С натуры рисовалось плохо. На холоде мерзли краски и пальцы в перчатках. Перед лицом живой природы я терялся в хаосе обозримого, в нагромождении стволов и сучьев, зданий, крыш, фигур, планов. Потом, под кого писать? Под обобщенного Рериха или под конструктивного Сезанна?
В начале 1930-х годов в культуре советского общества сложился идеологический шаблон под названием «метод социалистического реализма», как боевой помощник партии и правительства, надолго засевших в резиденции русских царей. Был создан единый творческий колхоз для музыкантов, архитекторов, скульпторов, живописцев, графиков. Кремль заказывал произведения высокого оптимизма, радость свободного труда и бодрый пафос побед строителей коммунизма. Идолом художественного производства, эстафетой одного поколения к другому, стал русский натурализм преемственного ремесла. Советская школа искусства, поставленная на наследственное ремесло, не нуждалась в новаторском почине, потому что новатор вносит неразбериху в стройные ряды семейного производства, нарушает древние установления и представляет существенную опасность для общества. Вся советская школа — от кружков вечернего рисования до академий и институтов — изучала один шаблон изобразительного счастья — небрежный мазок, пестрая расцветка, приблизительный рисунок, театрализованная композиция, школа доходчивой, пролетарской эстетики.

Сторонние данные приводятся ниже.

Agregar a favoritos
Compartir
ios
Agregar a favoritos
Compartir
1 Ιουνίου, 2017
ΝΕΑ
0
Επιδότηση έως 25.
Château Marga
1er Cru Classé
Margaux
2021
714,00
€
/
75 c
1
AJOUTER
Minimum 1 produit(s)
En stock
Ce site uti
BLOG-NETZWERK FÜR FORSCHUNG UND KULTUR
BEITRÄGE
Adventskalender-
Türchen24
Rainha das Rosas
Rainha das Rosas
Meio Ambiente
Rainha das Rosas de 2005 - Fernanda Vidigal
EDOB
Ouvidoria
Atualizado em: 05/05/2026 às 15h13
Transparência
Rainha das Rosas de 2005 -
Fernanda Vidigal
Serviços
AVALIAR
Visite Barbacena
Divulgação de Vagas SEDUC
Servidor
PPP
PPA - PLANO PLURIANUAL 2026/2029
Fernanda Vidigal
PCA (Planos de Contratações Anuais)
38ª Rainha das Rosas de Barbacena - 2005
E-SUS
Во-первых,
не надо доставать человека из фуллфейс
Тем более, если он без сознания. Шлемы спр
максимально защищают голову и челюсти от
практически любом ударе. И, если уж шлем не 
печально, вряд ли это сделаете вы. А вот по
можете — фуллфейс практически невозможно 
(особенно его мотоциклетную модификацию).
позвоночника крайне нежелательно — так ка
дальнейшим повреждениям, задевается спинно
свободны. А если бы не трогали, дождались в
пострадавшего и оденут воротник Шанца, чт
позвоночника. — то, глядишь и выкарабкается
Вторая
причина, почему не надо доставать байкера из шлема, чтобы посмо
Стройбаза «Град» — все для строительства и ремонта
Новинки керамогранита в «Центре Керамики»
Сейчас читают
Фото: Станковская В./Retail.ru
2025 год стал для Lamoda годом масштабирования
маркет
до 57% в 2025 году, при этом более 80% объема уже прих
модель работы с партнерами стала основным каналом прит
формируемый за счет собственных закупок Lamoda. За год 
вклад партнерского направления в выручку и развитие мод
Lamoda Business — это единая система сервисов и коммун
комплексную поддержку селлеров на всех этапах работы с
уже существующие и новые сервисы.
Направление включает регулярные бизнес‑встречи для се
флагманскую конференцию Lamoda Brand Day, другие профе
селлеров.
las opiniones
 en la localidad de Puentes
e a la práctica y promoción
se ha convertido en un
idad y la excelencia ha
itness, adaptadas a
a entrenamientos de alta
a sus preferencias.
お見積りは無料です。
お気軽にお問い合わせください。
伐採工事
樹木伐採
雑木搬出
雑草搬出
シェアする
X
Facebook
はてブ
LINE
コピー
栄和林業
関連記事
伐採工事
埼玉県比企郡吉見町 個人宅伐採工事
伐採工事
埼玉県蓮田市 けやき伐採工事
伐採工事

Иное искусство, византийская мозаика, русская икона, фрески Феофана Грека и Дионисия, да и весь XVIII век с его мифологической сценографией, с иной лепкой фигур и иным источником света нежели «лампочка Ильича», секреты орнаментализма и конструкция книги оставались за пределами наших знаний.
Наша постоянная модель подражания уважаемый Илья Ефимович Репин тоже не умел рисовать. Ни он, ни Верещагин, ни Поленов, ни Серов не знали основ свободного творчества. Их изображения не что иное, как фотографические сколки, сделанные небрежным, ручным способом. Умел писать и рисовать Михаил Врубель, но его никогда не ценили.

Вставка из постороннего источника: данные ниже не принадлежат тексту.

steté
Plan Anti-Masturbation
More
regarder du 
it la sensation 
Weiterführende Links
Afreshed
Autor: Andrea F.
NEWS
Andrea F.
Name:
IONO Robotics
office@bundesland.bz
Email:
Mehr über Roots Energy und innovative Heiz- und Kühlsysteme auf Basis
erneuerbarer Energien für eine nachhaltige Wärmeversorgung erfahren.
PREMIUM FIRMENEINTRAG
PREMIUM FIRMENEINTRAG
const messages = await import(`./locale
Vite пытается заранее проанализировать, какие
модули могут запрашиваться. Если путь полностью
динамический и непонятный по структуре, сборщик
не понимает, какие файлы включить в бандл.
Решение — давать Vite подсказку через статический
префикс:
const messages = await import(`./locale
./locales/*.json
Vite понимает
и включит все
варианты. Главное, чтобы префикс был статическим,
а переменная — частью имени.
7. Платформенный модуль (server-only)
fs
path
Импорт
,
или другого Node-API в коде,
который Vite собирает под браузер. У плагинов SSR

Чтоб как-то приблизиться к неведомым знаниям прошлого, я просто копировал восхищавших меня «столпников» Феофана Грека, пытаясь наугад разобраться в мировоззрении и могучих приемах великого художника. Свои пробы я постоянно перемазывал, загружал с трудом раздобытый кусок холста или картона.

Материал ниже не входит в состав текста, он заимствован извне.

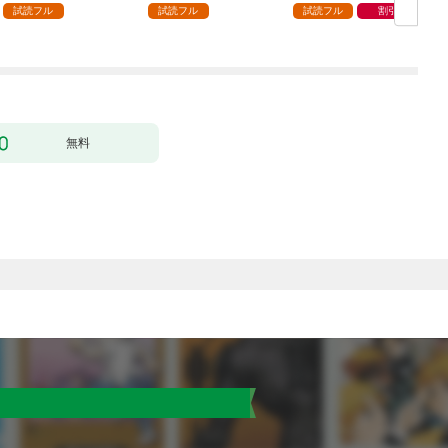
ック） 分冊版 1
どうやら違うようです
試読フル
試読フル
試読フル
割引
（コミック） 分冊版 1
版
無料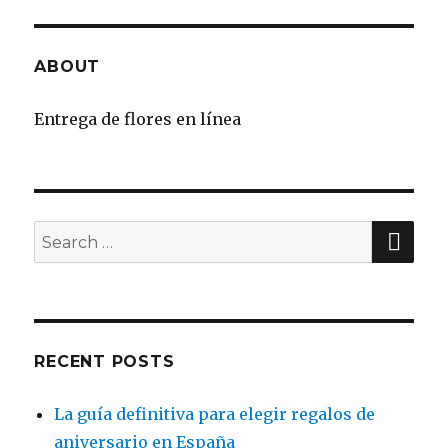
ABOUT
Entrega de flores en línea
SE
Search
for:
RECENT POSTS
La guía definitiva para elegir regalos de
aniversario en España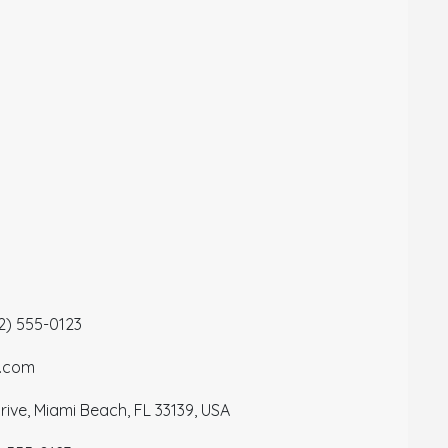
12) 555-0123
a.com
ive, Miami Beach, FL 33139, USA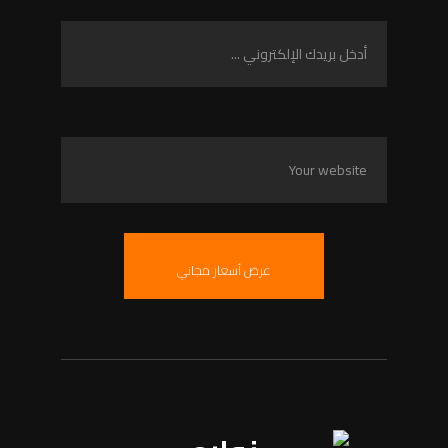
عرض أسعار مجاني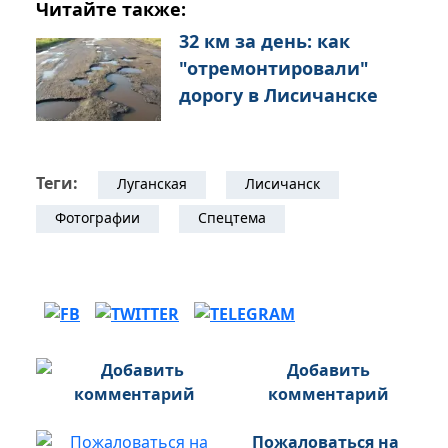
Читайте также:
32 км за день: как
"отремонтировали"
дорогу в Лисичанске
Теги:
Луганская
Лисичанск
Фотографии
Спецтема
Добавить
комментарий
Пожаловаться на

В зимние каникулы я нарисовал маслом картинку под названием «Ярославна» — позднее она попала в коллекцию Г. Д. Костакиса — на фоне мрачного пейзажа с лесом и речкой на первом плане, в правом углу композиции, стояла, склонившись, тощая, изломанного контура фигура женщины, с иконным лицом и тяжелыми, прикрытыми веками. Ее посмотрели друзья по кружку и сам Абба Максович предложил спрятать подальше и никому не показывать такого гнетущего пессимизма.
Благому совету я не внял и показал на зачетной выставке в феврале 1956 года с парой подобных, мрачных сочинений. Мне влепили двойку по композиции и пригрозили исключением.
Ангел бездны Абаддон.
Угроза была нешуточной.
Я закончу полный курс и буду, как Николай Вощинский, нет — выше, как Виктор Пузырьков, с твердой зарплатой по договору.
В Брянске, на родном Болоте я обнаружил значительные перемены.
Колода карт и шахматная доска постоянно лежали на столе. Мы сражались с братом в шахматы, обходя всех шахматистов поселка. Над картами колдовала мать. На ее плечах появилась черная шаль с красными букетами, на голове повязка в виде чалмы, а на пальцах перстни с фальшивыми камнями. Превращение портнихи в гадалку прошло для меня незамеченным. В смуглом лице матери появилось нечто цыганское и загадочное.
«А твоего желанного ждет дальняя дорога и казенный дом!»
Обездоленные вдовы и одинокие женщины ехали к ней издалека, прихватив с собой гостинцы для гадалки, то кулек конфет, то кусок сахару то фунт крупы, а уезжали с горящими от счастья глазами, довольные пророчеством брянской колдуньи.
Брат Шура привез из Казахстана кучу денег, грузовик зерна и жену, сметливую и черноглазую девицу по имени Нина Федоровна Григорович. Наши молодые покачивались и поскрипывали по ночам.
Я с печки ретировался на сеновал, где меня укусила приблудная гадюка. Пол-лета я лечился у местной знахарки «святой водой» и выжил. Из крокодила я снова превратился в здорового, восемнадцатилетнего парня, ростом метр семьдесят пять, постепенно набиравшего вес и мужество.
На семейном совете решили сломать русскую печь и сложить «голландку» с чугунной плитой на два чугунка. Самовар выбросили на задворки, вместо примуса включили электрическую плитку, на которой постоянно пищал чайник. Мой патефон с грудой битых грампластинок пылился в кладовке.